After an average of 220 stk of electrification per year was delivered in BR’s final 15 years, little electrification was delivered in the first 15 years of rail privatisation.
2010 saw the first significant electrification project for 14 years. This was part of the new Airdrie to Bathgate line which was completed to time and budget. As the line was electrified as it was built, its electrification was at a significantly reduced cost with no disruption. This lesson was not considered when the East West rail project was authorised.
A few years later there was a massive spike in electrification delivery because of the Great Western Electrification Programme (GWEP) and other schemes announced in 2009. By 2012, it was planned to have no less than 11 simultaneous electrification projects in 2016. This was inevitably inefficient with mistakes made due to lack of experience. GWEP also did not take account of BR experience and so made unduly onerous design assumptions which significantly reduced installation productivity.
By 2016, GWEP was up to three years late and its costs had almost doubled. It was eventually delivered at £3.4 million per stk which, at today’s prices, was eight times more than the BR ECML electrification. As a result, the Westminster Government curtailed GWEP by omitting Swansea, Oxford, and Bristol, and cancelled the planned Midland Main Line electrification. Their view was that electrification was the wrong technology as bi-mode trains can deliver the same benefits.
The Scottish Government had a different view. Around the same time, the Edinburgh to Glasgow electrification programme was significantly overspent. Yet in Scotland the benefits of electrification were recognised so the question was asked “was what can be done to fix this?” Other schemes in Scotland were then delivered in a cost-effective manner as part of a steady rolling programme.

The Welsh Government also has a different approach to rail electrification as its Core Valley Lines (CVL) are the first to have large-scale discontinuous electrification. The CVL network is 215 track km of which 170km has been electrified and so uses battery EMUs.
Why rail electrification?
In 2021, the Railway Industry Association (RIA) published its ‘Why Rail Electrification?’ booklet.
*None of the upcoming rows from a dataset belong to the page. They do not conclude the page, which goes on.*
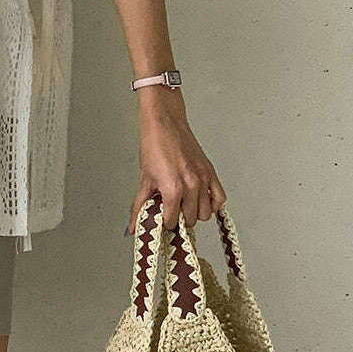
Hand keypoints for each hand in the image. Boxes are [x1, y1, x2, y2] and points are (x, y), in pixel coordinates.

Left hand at [126, 89, 225, 233]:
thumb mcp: (144, 180)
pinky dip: (212, 204)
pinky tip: (199, 200)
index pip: (172, 222)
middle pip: (191, 220)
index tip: (160, 219)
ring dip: (195, 213)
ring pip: (206, 214)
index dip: (164, 223)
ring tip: (183, 204)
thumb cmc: (154, 147)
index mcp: (173, 189)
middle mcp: (191, 186)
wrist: (164, 124)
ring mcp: (203, 179)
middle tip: (171, 210)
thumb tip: (133, 227)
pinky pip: (220, 199)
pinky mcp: (210, 172)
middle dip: (179, 219)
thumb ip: (139, 207)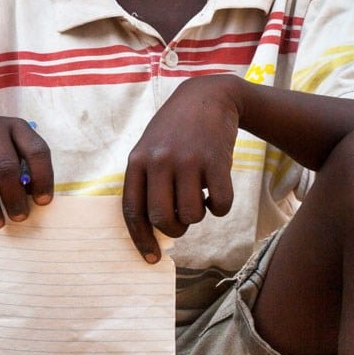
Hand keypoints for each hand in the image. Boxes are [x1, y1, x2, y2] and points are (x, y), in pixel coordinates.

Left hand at [123, 76, 240, 262]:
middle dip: (174, 229)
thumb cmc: (176, 130)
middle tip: (182, 222)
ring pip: (192, 214)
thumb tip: (154, 228)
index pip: (133, 210)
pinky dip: (220, 207)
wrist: (209, 97)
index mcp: (138, 161)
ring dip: (198, 216)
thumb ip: (147, 182)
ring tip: (200, 198)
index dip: (141, 239)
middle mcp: (160, 160)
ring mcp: (189, 160)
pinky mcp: (216, 160)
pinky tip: (217, 192)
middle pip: (162, 218)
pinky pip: (220, 204)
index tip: (151, 258)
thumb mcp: (151, 148)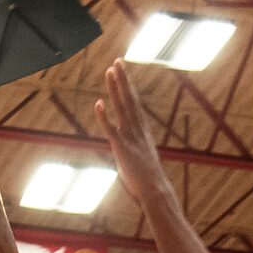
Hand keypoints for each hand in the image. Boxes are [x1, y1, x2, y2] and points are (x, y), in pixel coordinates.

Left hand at [94, 62, 171, 196]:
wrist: (154, 190)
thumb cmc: (147, 178)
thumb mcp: (138, 156)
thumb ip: (130, 146)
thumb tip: (123, 146)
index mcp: (142, 129)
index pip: (133, 102)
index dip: (127, 85)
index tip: (122, 70)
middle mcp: (137, 129)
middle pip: (129, 99)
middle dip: (122, 80)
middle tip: (117, 61)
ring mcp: (130, 137)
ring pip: (122, 108)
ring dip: (115, 89)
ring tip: (109, 71)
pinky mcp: (122, 149)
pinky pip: (112, 130)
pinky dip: (104, 117)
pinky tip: (98, 103)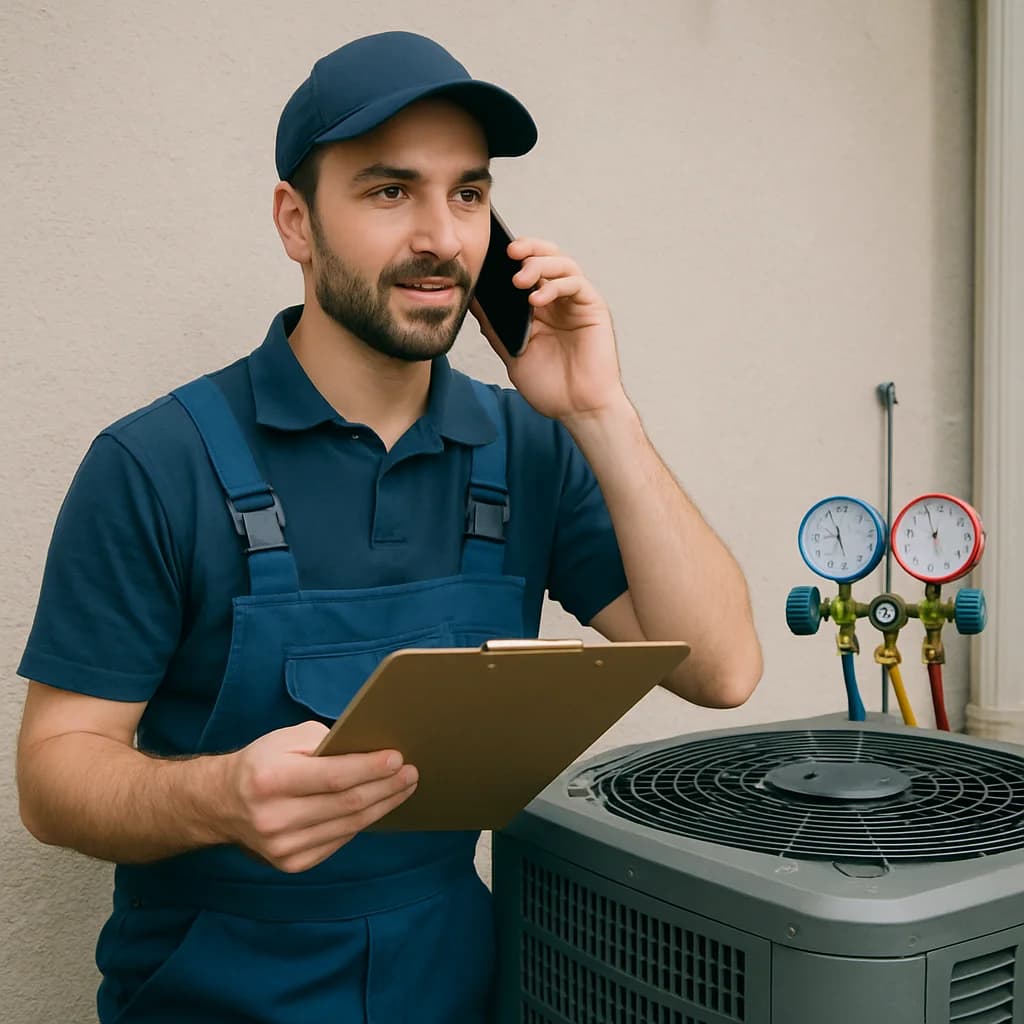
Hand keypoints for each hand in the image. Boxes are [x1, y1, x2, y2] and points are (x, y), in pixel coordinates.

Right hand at [220, 722, 417, 872]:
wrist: (222, 804)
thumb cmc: (261, 763)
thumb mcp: (285, 740)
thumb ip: (325, 743)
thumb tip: (370, 749)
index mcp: (270, 781)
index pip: (332, 777)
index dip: (369, 769)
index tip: (398, 758)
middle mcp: (275, 818)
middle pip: (347, 804)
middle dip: (385, 787)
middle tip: (411, 773)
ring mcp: (283, 847)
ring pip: (349, 826)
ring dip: (382, 805)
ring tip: (404, 787)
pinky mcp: (292, 863)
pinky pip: (340, 840)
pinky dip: (363, 822)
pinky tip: (378, 806)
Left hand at [471, 237, 627, 424]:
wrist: (578, 409)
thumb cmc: (550, 386)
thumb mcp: (512, 352)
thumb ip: (495, 326)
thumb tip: (472, 299)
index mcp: (538, 308)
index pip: (526, 269)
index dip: (510, 258)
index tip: (488, 255)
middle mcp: (558, 300)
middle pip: (546, 257)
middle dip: (527, 249)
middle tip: (507, 252)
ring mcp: (576, 303)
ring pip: (562, 264)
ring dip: (539, 264)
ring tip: (519, 279)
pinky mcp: (593, 309)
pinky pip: (576, 284)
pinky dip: (555, 286)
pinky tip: (537, 300)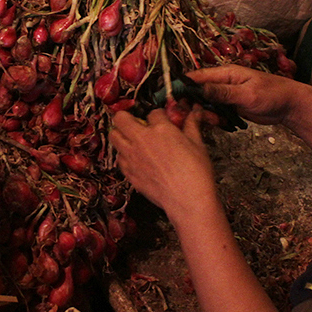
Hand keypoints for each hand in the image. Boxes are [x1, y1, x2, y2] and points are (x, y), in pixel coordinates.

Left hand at [109, 108, 218, 225]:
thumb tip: (194, 113)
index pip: (153, 112)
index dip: (158, 116)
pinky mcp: (129, 173)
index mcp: (161, 129)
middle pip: (121, 118)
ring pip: (113, 136)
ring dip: (121, 135)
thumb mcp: (198, 144)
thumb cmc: (196, 172)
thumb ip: (191, 125)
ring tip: (132, 140)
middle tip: (136, 124)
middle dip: (127, 117)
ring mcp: (132, 157)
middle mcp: (141, 139)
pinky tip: (135, 159)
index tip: (163, 121)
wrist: (187, 199)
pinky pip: (119, 158)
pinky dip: (124, 156)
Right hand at [185, 64, 300, 125]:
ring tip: (211, 122)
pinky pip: (215, 111)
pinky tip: (221, 124)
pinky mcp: (230, 106)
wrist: (290, 106)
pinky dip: (214, 119)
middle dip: (190, 104)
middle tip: (188, 117)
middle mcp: (222, 82)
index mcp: (225, 73)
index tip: (170, 98)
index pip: (197, 77)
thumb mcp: (246, 94)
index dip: (182, 86)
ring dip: (203, 113)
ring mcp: (225, 95)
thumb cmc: (272, 94)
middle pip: (197, 91)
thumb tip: (198, 88)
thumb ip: (222, 92)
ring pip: (204, 103)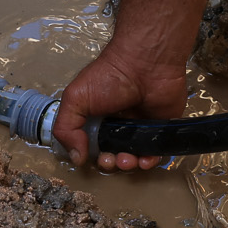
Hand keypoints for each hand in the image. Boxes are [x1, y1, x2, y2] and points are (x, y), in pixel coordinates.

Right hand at [51, 43, 186, 170]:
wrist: (145, 63)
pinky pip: (156, 152)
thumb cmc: (108, 77)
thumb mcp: (76, 98)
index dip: (92, 156)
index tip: (92, 157)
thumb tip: (76, 158)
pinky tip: (144, 160)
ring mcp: (140, 127)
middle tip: (111, 160)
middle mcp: (118, 124)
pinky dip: (149, 161)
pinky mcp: (161, 129)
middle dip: (110, 163)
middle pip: (113, 155)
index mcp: (97, 117)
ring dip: (128, 165)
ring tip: (127, 160)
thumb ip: (66, 127)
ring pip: (134, 157)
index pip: (92, 145)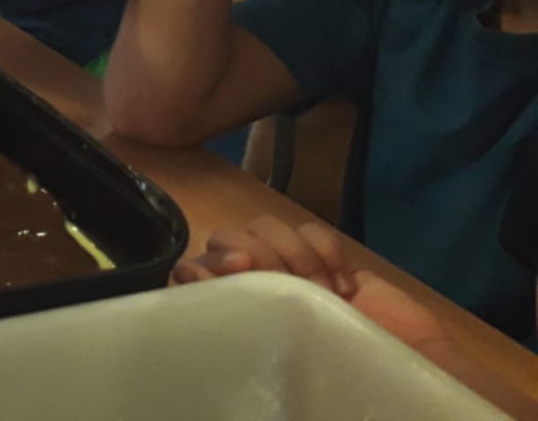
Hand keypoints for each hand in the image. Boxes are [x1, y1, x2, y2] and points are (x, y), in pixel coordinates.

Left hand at [173, 216, 450, 352]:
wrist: (421, 373)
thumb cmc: (349, 384)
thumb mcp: (288, 361)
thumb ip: (244, 329)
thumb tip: (197, 284)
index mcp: (236, 322)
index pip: (188, 277)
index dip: (202, 266)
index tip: (239, 269)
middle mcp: (254, 292)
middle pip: (223, 240)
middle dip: (255, 251)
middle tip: (291, 280)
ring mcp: (291, 272)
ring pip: (263, 227)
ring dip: (294, 252)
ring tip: (325, 290)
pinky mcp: (326, 259)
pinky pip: (309, 228)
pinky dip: (324, 247)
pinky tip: (344, 281)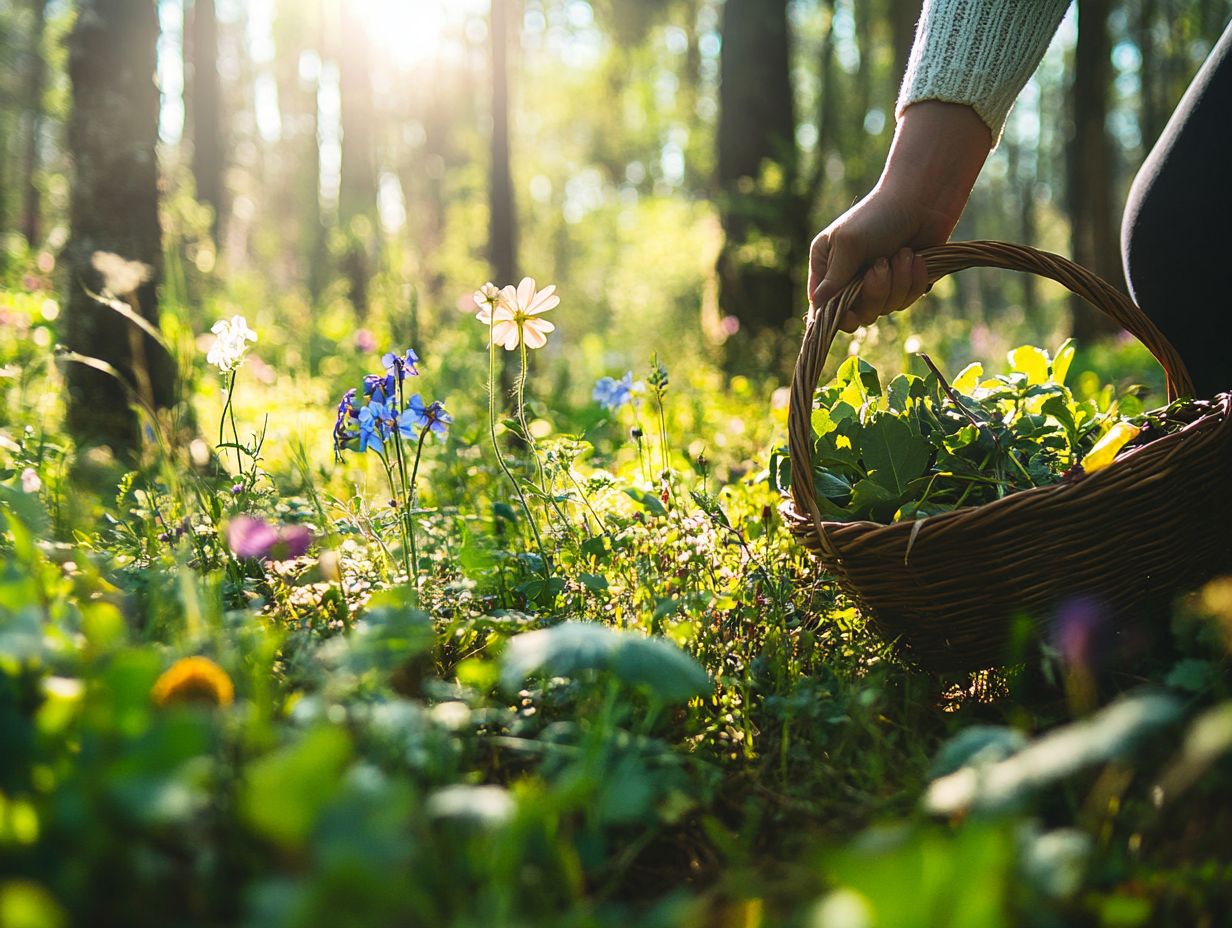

In its foreword, Professor Felix Schmid, then chair of the IMechE’s Railway Division, states:
“Today’s high-speed railways, intensive suburban services, and high-capacity metro operations are only possible with electric trains. Their high acceleration rates result in lower journey times or allow more stops to serve the market better. Freight also benefits, thanks to longer trains requiring fewer paths. Better acceleration and higher speeds improve integration with passenger services.”
This history of electrification explains why, compared with the European average of 57% only 38% of the UK network has been electrified in an inefficient boom and bust manner. It is a story of lost opportunities due short-term thinking by decision makers who have little understanding of what an electric railway offers.
Currently, there is no money for electrification, and some believe that bi-mode trains and battery technology has made further electrification unnecessary. This view is influenced by the shadow of the awful GWEP programme, despite electrification cost savings since then. Yet whilst the CVL shows there is a role for battery traction, a whole system view needs to be taken to determine the best traction policy.
It is thus hoped that when Great British Railways brings track and train together, it will have the authority to decide how best to invest available funding in both infrastructure and trains as did the SR in the 1920s and BR did for the ECML.
Much of this article is derived from the book ‘Lines of Power’ by John Buxton and Donald Heath which is recommended further reading.